When I was a child, people used to speculate about whether we would have a white Christmas, with a picture-postcard blanket of snow everywhere. Some people even used to place bets on it. Today, many people can't even remember the last white Christmas and I don't know many people who ever expect to see it happen again.

Meanwhile, most summers tend to feature at least one or two scorching hot days of the kind that feel as if the world is melting. This shift leads to changes in people's expectations, language and behavior. At one time, many Brits booked their summer holidays abroad, particularly to places like Spain, in search of a little summer sun. Today, there's less incentive do so because we can enjoy glorious summer sunshine at home. Travel agents aren't happy about this. Speaking of which...

8. Old And New Professions. In every generation, some professions fade away as new ones rise to take their place. You can even find lists online of jobs and trades that are either facing rapid decline or have already become extinct. It's true that we still have some travel agents, for example, but their numbers are diminishing all the time because most people find it easy to  book what they want online. Switchboard Operators still existed when I was a child but have now gone the way of lamplighters and blacksmiths. Meanwhile, some people now earn a living as a Social Media Influencer, Digital Marketing Consultant or 3D Print Designer. Another aspect of all this is, of course, the rise of the gig economy, which seems to be a highly contentious trend provoking a very broad range of views.

9. Less Trust, Enfeebled Authority. Everyone's aware of 'fake news' these days. Sometimes, it's a fair and genuine assessment of biased and slovenly reporting. Other times, it's just a way to dismiss a news story you don't want to be true. Similarly, we're all aware of astonishing 'deep fake' videos and the impressive developments in digital imagery, merged with sophisticated AI, that can produce photo and video fakery utterly indistinguishable from 'natural' shots.

These developments have given rise to at least a couple of trends. One is that people simply don't know which sources they can trust any more, if any. I grew up in a world where some sources were widely accepted as authoritative. If the BBC News said X happened, we all felt pretty sure this was true. Today, most people don't have that sense of reliabiity and certainty anymore.
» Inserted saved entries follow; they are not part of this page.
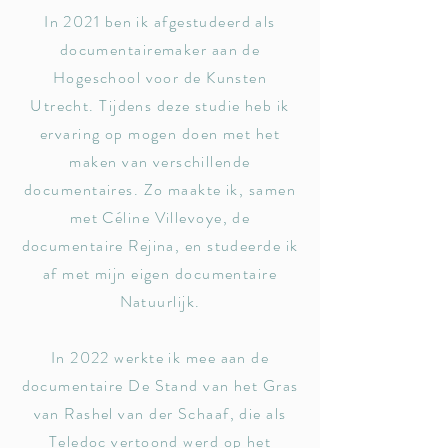
In 2021 ben ik afgestudeerd als
documentairemaker aan de
Hogeschool voor de Kunsten
Utrecht. Tijdens deze studie heb ik
ervaring op mogen doen met het
maken van verschillende
documentaires.
Zo maakte ik, samen
met Céline Villevoye, de
documentaire Rejina, en studeerde ik
af met mijn eigen documentaire
Natuurlijk.
In 2022 werkte ik mee aan de
documentaire De Stand van het Gras
van Rashel van der Schaaf, die als
Teledoc vertoond werd op het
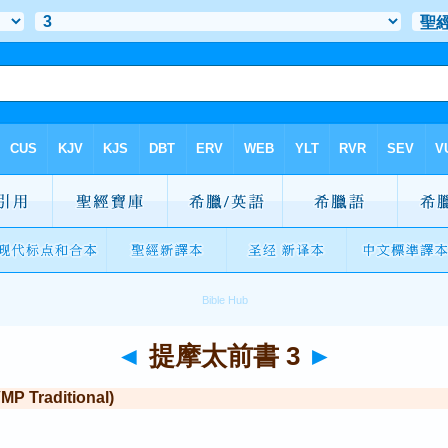
◄
提摩太前書 3
►
Traditional)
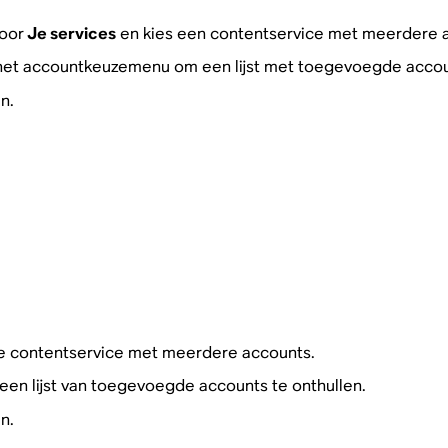
oor
Je services
en kies een contentservice met meerdere 
het accountkeuzemenu om een lijst met toegevoegde accou
n.
de contentservice met meerdere accounts.
n lijst van toegevoegde accounts te onthullen.
n.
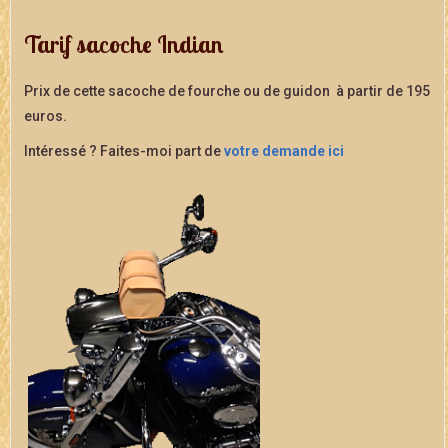
Tarif sacoche Indian
Prix de cette sacoche de fourche ou de guidon à partir de 195
euros.
Intéressé ? Faites-moi part de
votre demande ici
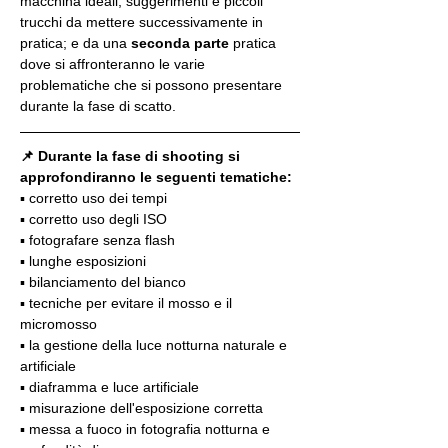
macchina ideali, suggerimenti e piccoli 
trucchi da mettere successivamente in 
pratica; e da una 
seconda parte
 pratica 
dove si affronteranno le varie 
problematiche che si possono presentare 
durante la fase di scatto.
📌 Durante la fase di shooting si 
approfondiranno le seguenti tematiche:
▪️ corretto uso dei tempi
▪️ corretto uso degli ISO
▪️ fotografare senza flash
▪️ lunghe esposizioni
▪️ bilanciamento del bianco
▪️ tecniche per evitare il mosso e il 
micromosso
▪️ la gestione della luce notturna naturale e 
artificiale
▪️ diaframma e luce artificiale
▪️ misurazione dell'esposizione corretta
▪️ messa a fuoco in fotografia notturna e 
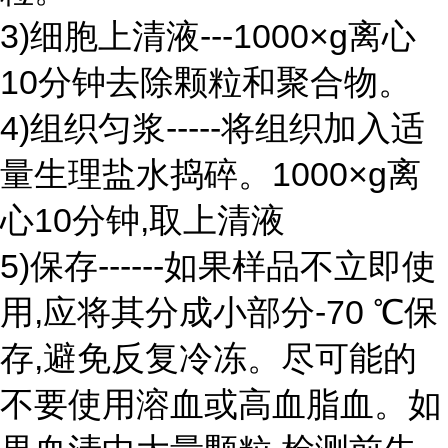
3)细胞上清液---1000×g离心
10分钟去除颗粒和聚合物。
4)组织匀浆-----将组织加入适
量生理盐水捣碎。1000×g离
心10分钟,取上清液
5)保存------如果样品不立即使
用,应将其分成小部分-70 ℃保
存,避免反复冷冻。尽可能的
不要使用溶血或高血脂血。如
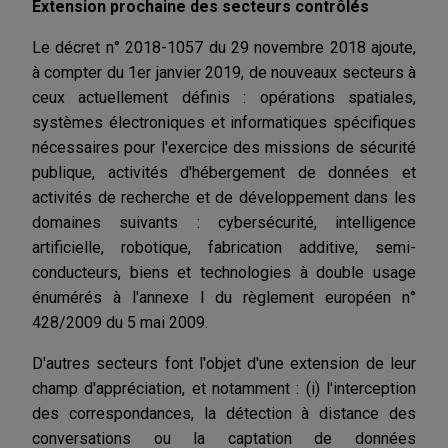
Extension prochaine des secteurs contrôlés
Le décret n° 2018-1057 du 29 novembre 2018 ajoute,
à compter du 1er janvier 2019, de nouveaux secteurs à
ceux actuellement définis : opérations spatiales,
systèmes électroniques et informatiques spécifiques
nécessaires pour l'exercice des missions de sécurité
publique, activités d'hébergement de données et
activités de recherche et de développement dans les
domaines suivants : cybersécurité, intelligence
artificielle, robotique, fabrication additive, semi-
conducteurs, biens et technologies à double usage
énumérés à l'annexe I du règlement européen n°
428/2009 du 5 mai 2009.
D'autres secteurs font l'objet d'une extension de leur
champ d'appréciation, et notamment : (i) l'interception
des correspondances, la détection à distance des
conversations ou la captation de données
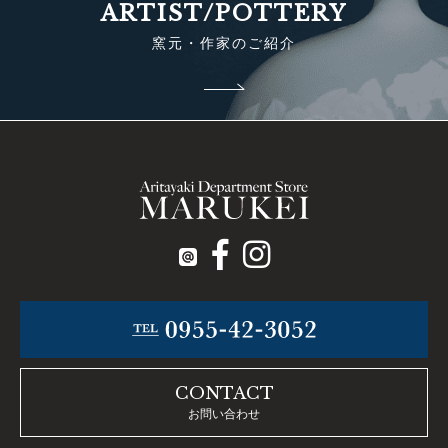
ARTIST/POTTERY
窯元・作家のご紹介
CONTACT
お問い合わせ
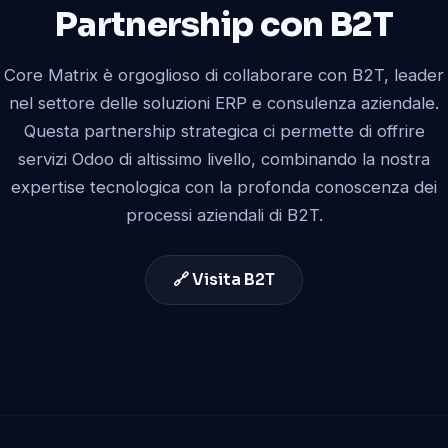
Partnership con B2T
Core Matrix è orgoglioso di collaborare con B2T, leader
nel settore delle soluzioni ERP e consulenza aziendale.
Questa partnership strategica ci permette di offrire
servizi Odoo di altissimo livello, combinando la nostra
expertise tecnologica con la profonda conoscenza dei
processi aziendali di B2T.
🔗 Visita B2T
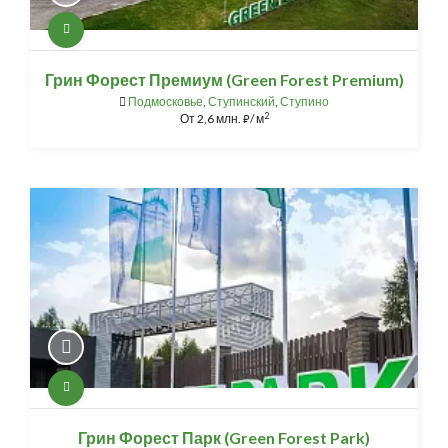
Грин Форест Премиум (Green Forest Premium)
Подмосковье
,
Ступинский
,
Ступино
2
От
2,6 млн.
/ м
⃏
Грин Форест Парк (Green Forest Park)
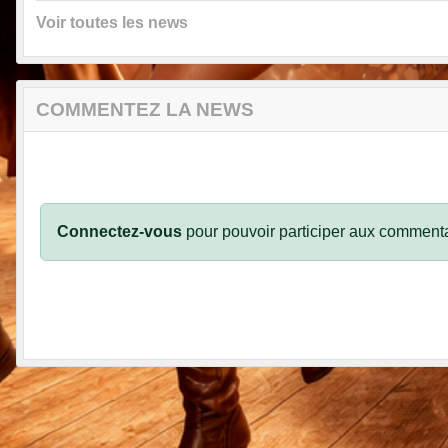
Voir toutes les news
COMMENTEZ LA NEWS
Connectez-vous
pour pouvoir participer aux commenta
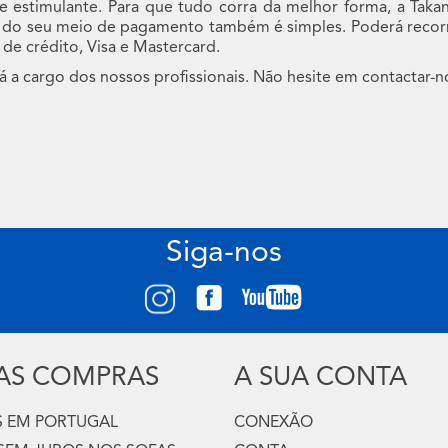
estimulante. Para que tudo corra da melhor forma, a Taka
ha do seu meio de pagamento também é simples. Poderá reco
de crédito, Visa e Mastercard.
rá a cargo dos nossos profissionais. Não hesite em contactar-
Siga-nos
UAS COMPRAS
A SUA CONTA
 EM PORTUGAL
CONEXÃO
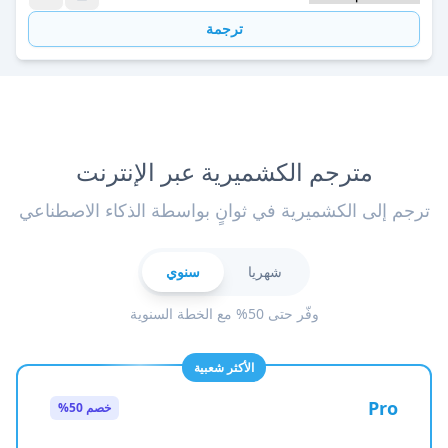
ترجمة
مترجم الكشميرية عبر الإنترنت
ترجم إلى الكشميرية في ثوانٍ بواسطة الذكاء الاصطناعي
شهريا
سنوي
وفّر حتى 50% مع الخطة السنوية
الأكثر شعبية
Pro
خصم 50%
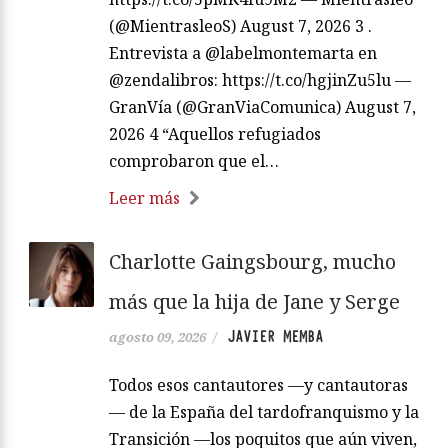
(@MientrasleoS) August 7, 2026 3 .
Entrevista a @labelmontemarta en
@zendalibros: https://t.co/hgjinZu5lu —
GranVía (@GranViaComunica) August 7,
2026 4 “Aquellos refugiados
comprobaron que el…
Leer más
Charlotte Gaingsbourg, mucho
más que la hija de Jane y Serge
JAVIER MEMBA
agosto 09, 2026
/
Todos esos cantautores —y cantautoras
— de la España del tardofranquismo y la
Transición —los poquitos que aún viven,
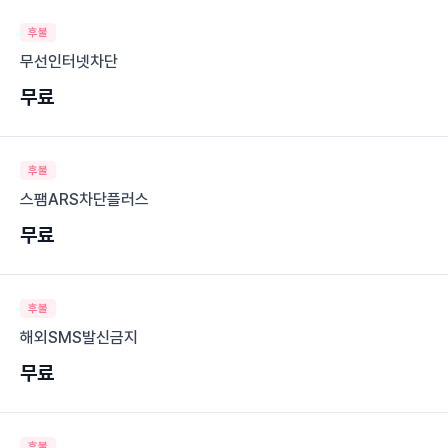
후불
무선인터넷차단
무료
후불
스팸ARS차단플러스
무료
후불
해외SMS발신금지
무료
후불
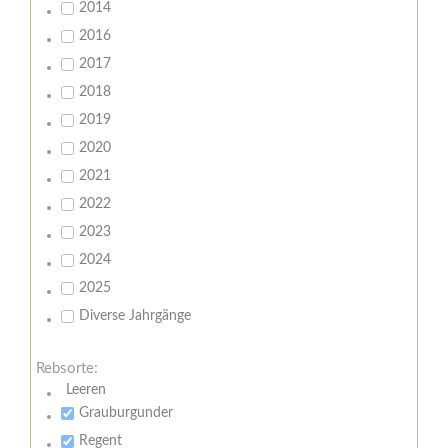
2014
2016
2017
2018
2019
2020
2021
2022
2023
2024
2025
Diverse Jahrgänge
Rebsorte:
Leeren
Grauburgunder
Regent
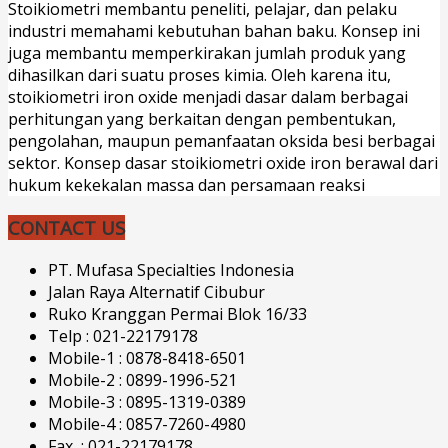
Stoikiometri membantu peneliti, pelajar, dan pelaku
industri memahami kebutuhan bahan baku. Konsep ini
juga membantu memperkirakan jumlah produk yang
dihasilkan dari suatu proses kimia. Oleh karena itu,
stoikiometri iron oxide menjadi dasar dalam berbagai
perhitungan yang berkaitan dengan pembentukan,
pengolahan, maupun pemanfaatan oksida besi berbagai
sektor. Konsep dasar stoikiometri oxide iron berawal dari
hukum kekekalan massa dan persamaan reaksi
CONTACT US
PT. Mufasa Specialties Indonesia
Jalan Raya Alternatif Cibubur
Ruko Kranggan Permai Blok 16/33
Telp : 021-22179178
Mobile-1 : 0878-8418-6501
Mobile-2 : 0899-1996-521
Mobile-3 : 0895-1319-0389
Mobile-4 : 0857-7260-4980
Fax : 021-22179178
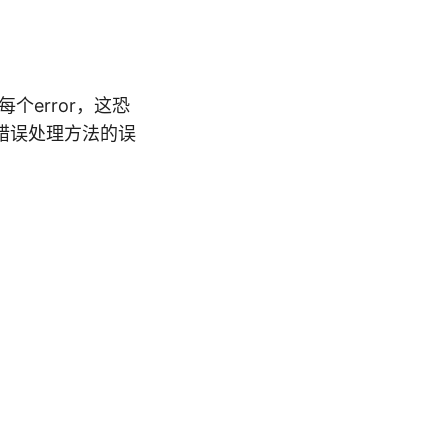
error，这恐
错误处理方法的误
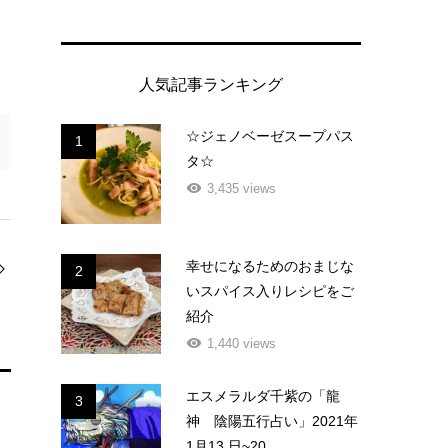
人気記事ランキング
☆ジェノベーゼスープパス
1
タ☆
3,435 views
幸せになるためのおまじな
2
いスパイス入りレシピをご
紹介
1,440 views
エスメラルダ千紫の「龍
3
神 陰陽五行占い」2021年
1月13 日~20...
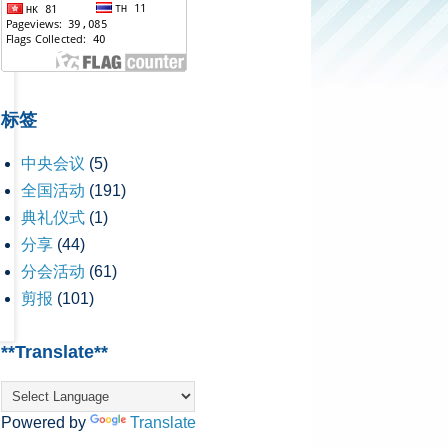
标签
中央会议
(5)
全国活动
(191)
典礼仪式
(1)
分享
(44)
分会活动
(61)
剪报
(101)
**Translate**
Powered by
Translate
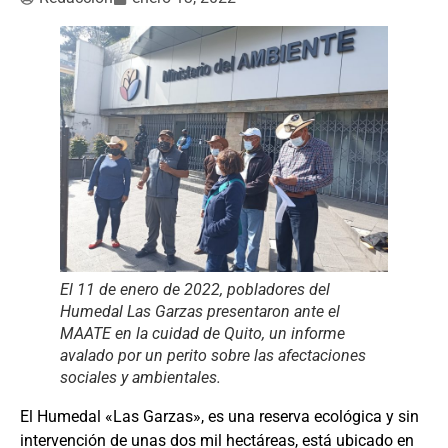
El 11 de enero de 2022, pobladores del
Humedal Las Garzas presentaron ante el
MAATE en la cuidad de Quito, un informe
avalado por un perito sobre las afectaciones
sociales y ambientales.
El Humedal «Las Garzas», es una reserva ecológica y sin
intervención de unas dos mil hectáreas, está ubicado en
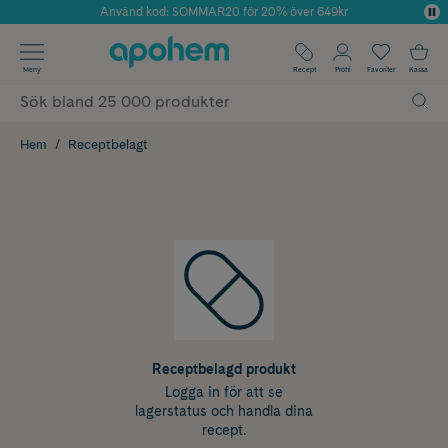
Använd kod: SOMMAR20 för 20% över 649kr
Årets Butik 2025 inom Skönhet
✓ Fri frakt
Meny
Recept
Profil
Favoriter
Kassa
✓ Rådgivning från farmaceuter & hudterapeuter
✓ Poäng på alla köp*
Hem
Receptbelagt
Receptbelagd produkt
Logga in för att se
lagerstatus och handla dina
recept.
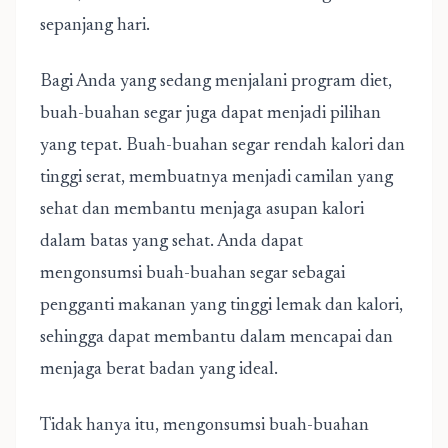
sepanjang hari.
Bagi Anda yang sedang menjalani program diet,
buah-buahan segar juga dapat menjadi pilihan
yang tepat. Buah-buahan segar rendah kalori dan
tinggi serat, membuatnya menjadi camilan yang
sehat dan membantu menjaga asupan kalori
dalam batas yang sehat. Anda dapat
mengonsumsi buah-buahan segar sebagai
pengganti makanan yang tinggi lemak dan kalori,
sehingga dapat membantu dalam mencapai dan
menjaga berat badan yang ideal.
Tidak hanya itu, mengonsumsi buah-buahan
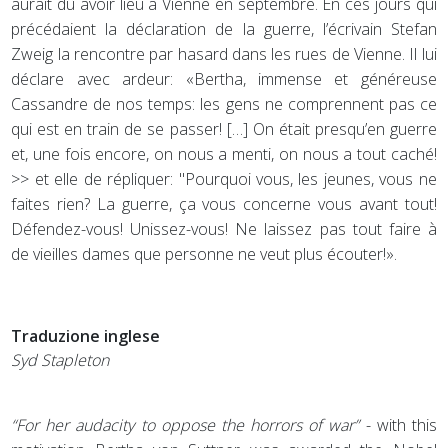
aurait dû avoir lieu à Vienne en septembre. En ces jours qui
précédaient la déclaration de la guerre, l’écrivain Stefan
Zweig la rencontre par hasard dans les rues de Vienne. Il lui
déclare avec ardeur: «Bertha, immense et généreuse
Cassandre de nos temps: les gens ne comprennent pas ce
qui est en train de se passer! […] On était presqu’en guerre
et, une fois encore, on nous a menti, on nous a tout caché!
>> et elle de répliquer: "Pourquoi vous, les jeunes, vous ne
faites rien? La guerre, ça vous concerne vous avant tout!
Défendez-vous! Unissez-vous! Ne laissez pas tout faire à
de vieilles dames que personne ne veut plus écouter!».
Traduzione inglese
Syd Stapleton
“For her audacity to oppose the horrors of war”
- with this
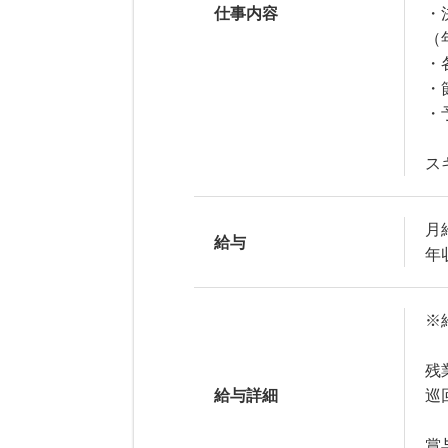
仕事内容
・
（
・
・
・
ス
月給
給与
年収
※
残
給与詳細
巡
賞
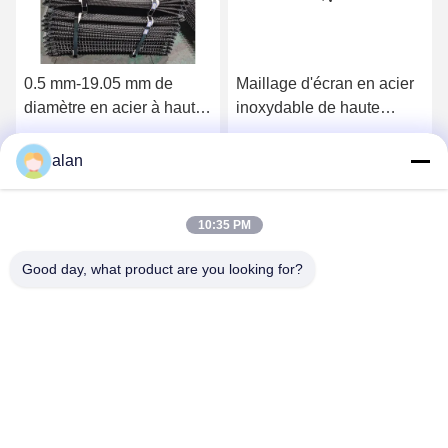
0.5 mm-19.05 mm de
Maillage d'écran en acier
diamètre en acier à haute
inoxydable de haute
teneur en carbone filet de
précision résistant à
câble pour l'exploitation
l'usure et à la corrosion
Obtenez le meilleur prix
Obtenez le meilleur prix
alan
minière et les carrières
10:35 PM
Good day, what product are you looking for?
ANPING MAMBA SCREEN MESH
MFG.,CO.LTD
alan@mbascreen.com
86-311-86250130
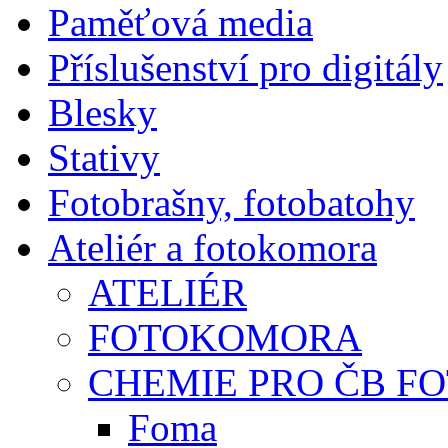
Paměťová media
Příslušenství pro digitály
Blesky
Stativy
Fotobrašny, fotobatohy
Ateliér a fotokomora
ATELIÉR
FOTOKOMORA
CHEMIE PRO ČB F
Foma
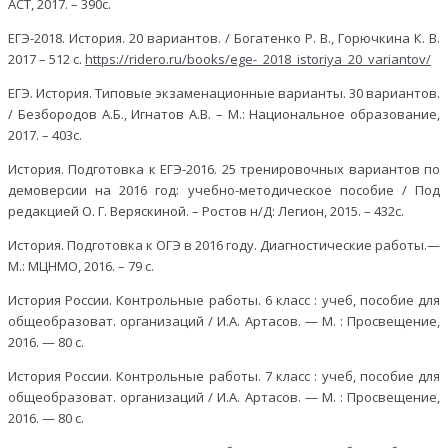
АСТ, 2017. – 390с.
ЕГЭ-2018. История. 20 вариантов. / Богатенко Р. В., Горючкина К. В.
2017 – 512 с.
https://ridero.ru/books/ege-_2018_istoriya_20_variantov/
ЕГЭ. История. Типовые экзаменационные варианты. 30 вариантов.
/ Безбородов А.Б., Игнатов А.В. – М.: Национальное образование,
2017. – 403с.
История. Подготовка к ЕГЭ-2016. 25 тренировочных вариантов по
демоверсии на 2016 год: учебно-методическое пособие / Под
редакцией О. Г. Веряскиной. – Ростов н/Д: Легион, 2015. – 432с.
История. Подготовка к ОГЭ в 2016 году. Диагностические работы.—
М.: МЦНМО, 2016. – 79 с.
История России. Контрольные работы. 6 класс : учеб, пособие для
общеобразоват. организаций / И.А. Артасов. — М. : Просвещение,
2016. — 80 с.
История России. Контрольные работы. 7 класс : учеб, пособие для
общеобразоват. организаций / И.А. Артасов. — М. : Просвещение,
2016. — 80 с.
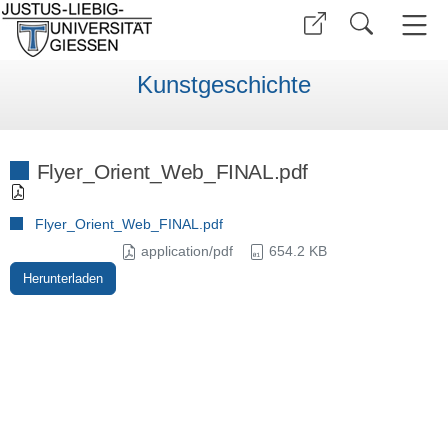
Kunstgeschichte
Flyer_Orient_Web_FINAL.pdf
Flyer_Orient_Web_FINAL.pdf
application/pdf
654.2 KB
Herunterladen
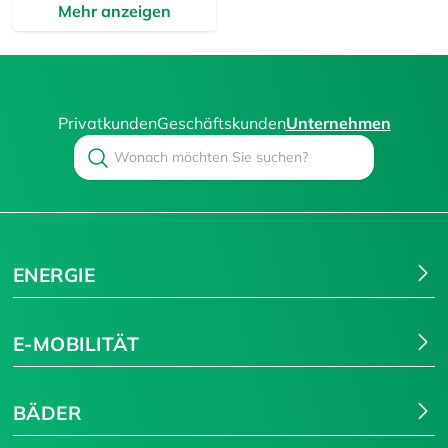
Mehr anzeigen
Privatkunden
Geschäftskunden
Unternehmen
Search
Suchen
ENERGIE
E-MOBILITÄT
BÄDER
Some would argue that this isn't necessarily a bad thing. 'Blind' respect for authority that might not deserve it is unwise. Healthy scepticism is good cultural innoculation against bias and innacuracy.

It has also led to an enfeebling of the very concept of 'authority'. The big debate that took place in this country about Brexit famously featured a moment when one poltician, in an interview, said he felt that most people 'had had enough of experts'. Many people these days seem to take the view that any opinion is as good as any other. The notion that there might be a way to usefully distinguish reality from imagination seems to be slipping away, perhaps irretrievably.

10. Techno Junk. It has always been the case that people tend to keep gadgets and devices around the house that they don't use anymore. However, this trend was hugely accelerated when personal computers became commonplace and got another boost with the advent of the smart phone and the annual parade of new models, styles and features spawed by the 'must have' school of marketing. It's quite common for shelves, cupboards and garages to be full of out-of-date white goods and accumulated technical junk of many kinds -- from old, broken printers to phones that have been discarded by teenage hands for being unforgivably more than two years old.